Peaceful and a conducive environment in the middle of noisy, hectic day-to-day Port-au-Prince streets is where students are also seen on benches and along the paths, books open, intently studying.
“Our audience of Haitians and friends are happy that people care and that there are symposiums about these subjects,” says Brintle as she admits, “For a lot, they’re hearing about a particular issue for the first time.”
This year’s “Le Champs-de-Mars: A Public Sector to be Preserved Absolutely” focused on an area of Port-au-Prince that is a series of downtown parks split by wide boulevards, almost like the Washington Mall in function.

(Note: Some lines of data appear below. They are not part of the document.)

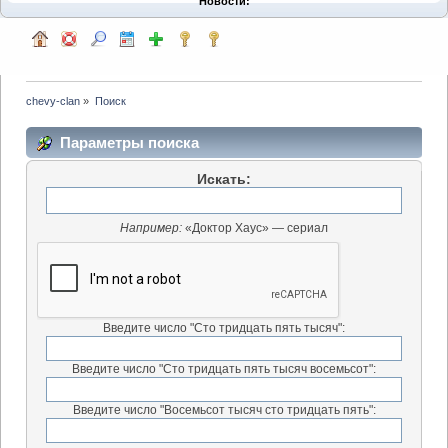
Новости:
chevy-clan
»
Поиск
Параметры поиска
Искать:
Например:
«Доктор Хаус» — сериал
Введите число "Сто тридцать пять тысяч":
Введите число "Сто тридцать пять тысяч восемьсот":
Введите число "Восемьсот тысяч сто тридцать пять":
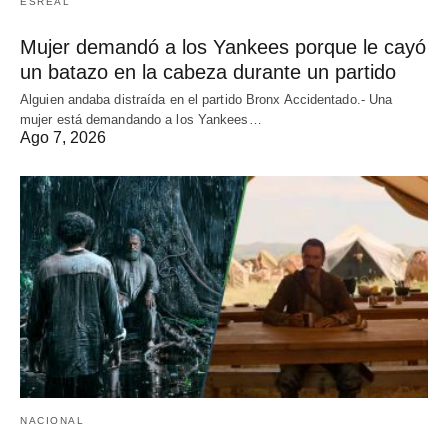
ESREAL
Mujer demandó a los Yankees porque le cayó
un batazo en la cabeza durante un partido
Alguien andaba distraída en el partido Bronx Accidentado.- Una
mujer está demandando a los Yankees…
Ago 7, 2026
NACIONAL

There are also statues of Haiti’s founding fathers: Toussaint Louverture, Jean-Jacques Dessalines on horseback, Alexander Petion, and Henri Christophe, collectively known as Place des Héros de l’Independence (Place of the Heroes of Independence). It is also where the wonderful history museum Musee du Pantheon National Haitien is located and the site of the destroyed-by-earthquake demolished National Palace.
Artist and author George Patrick Gaspard spoke of how in his growing-up years Le Champs de Mars (Chanmas, in Haitian Creole) existed as a Sunday park of walking, congregating, children riding bicycles and breathing fresh air.
Patrick Durandis, Haiti’s Director General of the Institute of Saving the National Patrimony (ISPAN), cancelled at the last minute so the program became a general discussion with attendees of what needs to be done to restore the area to its former stature in Haiti’s urban life. Preservation is not fostered in the population of Haiti, says Brintle, on the need for education in this regard.
Also, during the afternoon, Haitian authors George Patrick Gaspard and Eddy Mesidor, caricaturist Castro Desroches, and poet Janie Bogart sold and signed their books.